Search code examples
rtartidyverse

R: Read single file from within a tar.gz directory


Consider a tar.gz file of a directory which containing a lot of individual files.

From within R I can easily extract the name of the individual files with this command:

fileList <- untar(my_tar_dir.tar.gz, list=T)

Using only R is it possible to directly read/load a single of those files into R (aka without first unpacking and writing the file to the disk)?


Solution

  • It is possible, but I don't know of any clean implementation (it may exist). Below is some very basic R code that should work in many cases (e.g. file names with full path inside the archive should be less than 100 characters). In a way, it's just re-implementing "untar" in an extremely crude way, but in such a way that it will point to the desired file in a gzipped file.

    The first problem is that you should only read a gzipped file from the start. Using "seek()" to re-position the file pointer to the desired file is, unfortunately, erratic in a gzipped file.

    ParseTGZ<- function(archname){
      # open tgz archive
      tf <- gzfile(archname, open='rb')
      on.exit(close(tf))
      fnames <- list()
      offset <- 0
      nfile <- 0
      while (TRUE) {
        # go to beginning of entry
        # never use "seek" to re-locate in a gzipped file!
        if (seek(tf) != offset) readBin(tf, what="raw", n= offset - seek(tf))
        # read file name
        fName <- rawToChar(readBin(tf, what="raw", n=100))
        if (nchar(fName)==0) break
        nfile <- nfile + 1
        fnames <- c(fnames, fName)
        attr(fnames[[nfile]], "offset") <- offset+512
        # read size, first skip 24 bytes (file permissions etc)
        # again, we only use readBin, not seek()
        readBin(tf, what="raw", n=24)
        # file size is encoded as a length 12 octal string, 
        # with the last character being '\0' (so 11 actual characters)
        sz <- readChar(tf, nchars=11) 
        # convert string to number of bytes
        sz <- sum(as.numeric(strsplit(sz,'')[[1]])*8^(10:0))
        attr(fnames[[nfile]], "size") <- sz
    #    cat(sprintf('entry %s, %i bytes\n', fName, sz))
        # go to the next message
        # don't forget entry header (=512) 
        offset <- offset + 512*(ceiling(sz/512) + 1)
      }
    # return a named list of characters strings with attributes?
      names(fnames) <- fnames
      return(fnames)
    }
    

    This will give you the exact position and length of all files in the tar.gz archive.
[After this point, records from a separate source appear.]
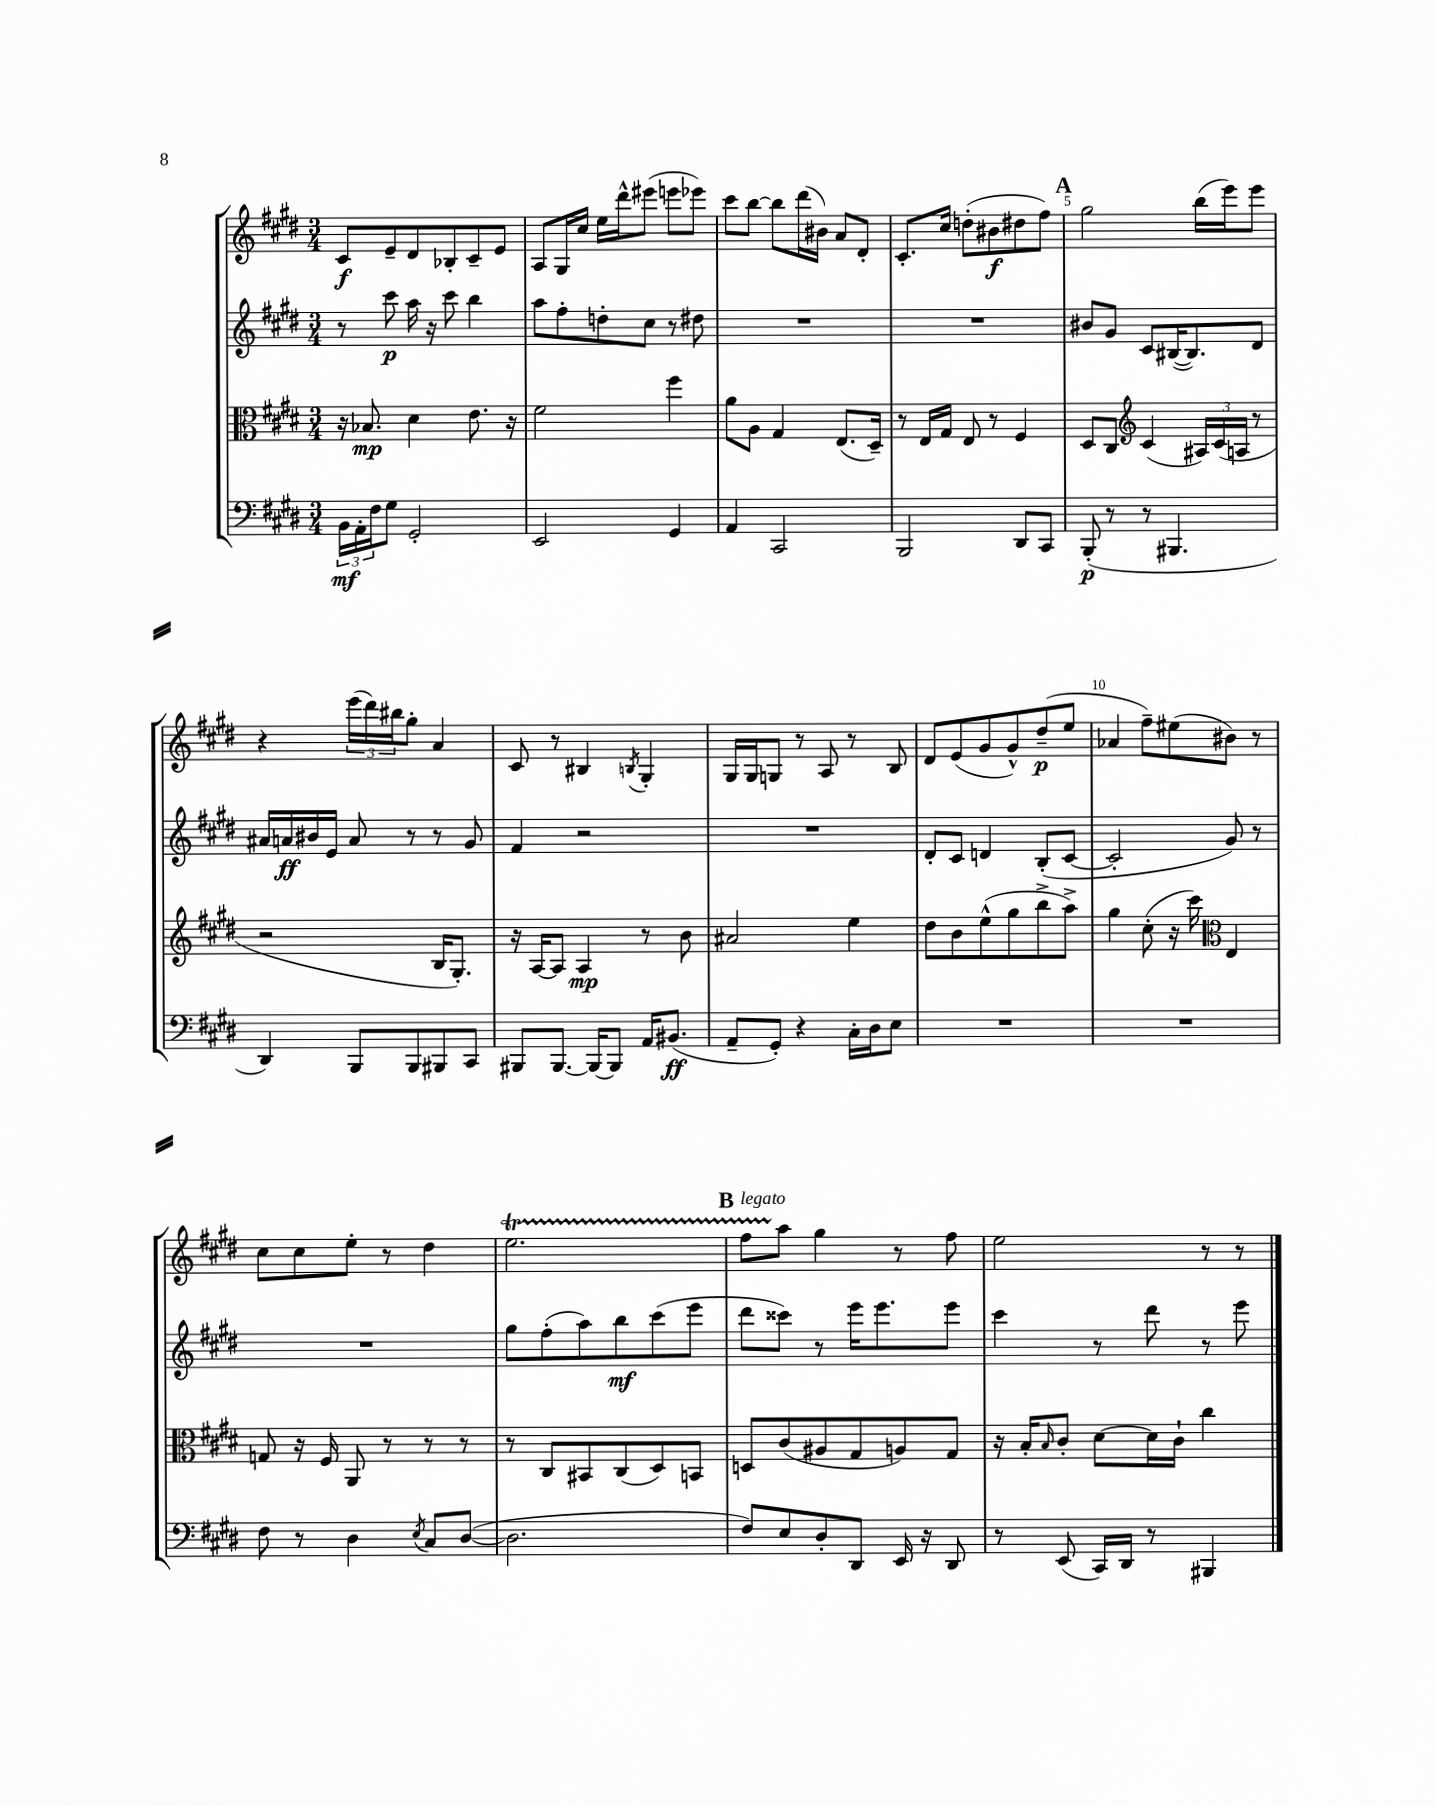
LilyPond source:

<<
\new StaffGroup <<
\new Staff = "s0" {
    \clef treble \key e \major \numericTimeSignature \time 3/4
    cis'8\f e'8-- dis'8 bes8-. cis'8-- e'8 |
    a8 gis16 cis''16 e''16 dis'''16-^ eis'''8( e'''8 ees'''8) |
    cis'''8 b''8~ b''8 dis'''16( bis'16) a'8 dis'8-. |
    cis'8.-. cis''16 d''8-.( bis'8\f dis''8 fis''8) |
    \mark \markup { \bold "A" } gis''2 b''16( e'''16) e'''8 |
    r4 \tuplet 3/2 { e'''16( dis'''16) bis''16 } gis''8-. a'4 |
    cis'8 r8 bis4 \acciaccatura { b8 } gis4-. |
    gis16 gis16 g8 r8 a8 r8 b8 |
    dis'8 e'8( gis'8 gis'8-^) dis''8--\p( e''8 |
    aes'4 fis''8--) eis''8( bis'8) r8 |
    cis''8 cis''8 e''8-. r8 dis''4 |
    e''2.\startTrillSpan |
    \mark \markup { \bold "B" } fis''8^\markup { \italic "legato" } a''8\stopTrillSpan gis''4 r8 fis''8 |
    e''2 r8 r8 \bar "|." |
}
\new Staff = "s1" {
    \clef treble \key e \major \numericTimeSignature \time 3/4
    r8 cis'''8\p a''16 r16 cis'''8 b''4 |
    a''8 fis''8-. d''8-. cis''8 r8 dis''8 |
    R2. |
    R2. |
    \mark \markup { \bold "A" } bis'8 gis'8 cis'8 bis16~( bis8.) dis'8 |
    ais'16 a'16\ff bis'16 e'16 a'8 r8 r8 gis'8 |
    fis'4 r2 |
    R2. |
    dis'8-. cis'8 d'4 b8-.( cis'8~ |
    cis'2-. gis'8) r8 |
    R2. |
    gis''8 fis''8-.( a''8) b''8\mf cis'''8( e'''8 |
    \mark \markup { \bold "B" } dis'''8 cisis'''8) r8 e'''16 e'''8. e'''8 |
    cis'''4 r8 dis'''8 r8 e'''8 \bar "|." |
}
\new Staff = "s2" {
    \clef alto \key e \major \numericTimeSignature \time 3/4
    r16 bes8.\mp dis'4 e'8. r16 |
    fis'2 fis''4 |
    a'8 a8 gis4 e8.( dis16--) |
    r8 e16 gis16 e8 r8 fis4 |
    \mark \markup { \bold "A" } dis8 cis8 \clef treble cis'4( \tuplet 3/2 { ais16) cis'16( a16 } r8 |
    r2 b16 gis8.-.) |
    r16 a16~ a8 a4\mp r8 b'8 |
    ais'2 e''4 |
    dis''8 b'8 e''8-^( gis''8 b''8-> a''8->) |
    gis''4 cis''8-.( r16 cis'''16) \clef alto e4 |
    g8 r16 fis16 a,8 r8 r8 r8 |
    r8 cis8 bis,8 cis8( dis8) b,8 |
    \mark \markup { \bold "B" } d8 cis'8( ais8 gis8 a8) gis8 |
    r16 b16-. \grace { b16 } cis'8-. dis'8~ dis'16 cis'16-! cis''4 \bar "|." |
}
\new Staff = "s3" {
    \clef bass \key e \major \numericTimeSignature \time 3/4
    \tuplet 3/2 { b,16\mf a,16-. fis16 } gis8 gis,2-. |
    e,2 gis,4 |
    a,4 cis,2 |
    b,,2 dis,8 cis,8 |
    \mark \markup { \bold "A" } b,,8-.\p( r8 r8 bis,,4. |
    dis,4) b,,8 b,,8 bis,,8 cis,8 |
    bis,,8 bis,,8.~ bis,,16~ bis,,8 a,16 bis,8.\ff( |
    a,8-- gis,8-.) r4 cis16-. dis16 e8 |
    R2. |
    R2. |
    fis8 r8 dis4 \acciaccatura { e8 } cis8 dis8~( |
    dis2. |
    \mark \markup { \bold "B" } fis8) e8 dis8-. dis,8 e,16 r16 dis,8 |
    r8 e,8( cis,16) dis,16 r8 bis,,4 \bar "|." |
}
>>
>>
\layout { \context { \Score \override BarNumber.break-visibility = ##(#f #t #t) barNumberVisibility = #(every-nth-bar-number-visible 5) } }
Now the next step is to actually extact a single file. You may be able to do this by using a "gzfile" connection directly, but here I will use a rawConnection(). This presumes your files fit into memory.

    extractTGZ <- function(archfile, filename) {
      # this function returns a raw vector
      # containing the desired file
      fp <- ParseTGZ(archfile)
      offset <- attributes(fp[[filename]])$offset
      fsize <- attributes(fp[[filename]])$size
      gzf <- gzfile(archfile, open="rb")
      on.exit(close(gzf))
      # jump to the byte position, don't use seek()
      # may be a bad idea on really large archives...
      readBin(gzf, what="raw", n=offset)
      # now read the data into a raw vector
      result <- readBin(gzf, what="raw", n=fsize)
      result
    }
    

    now, finally:

    ff <- rawConnection(ExtractTGZ("myarchive", "myfile"))
    

    Now you can treat ff as if it were (a connection pointing to) your file. But it only exists in memory.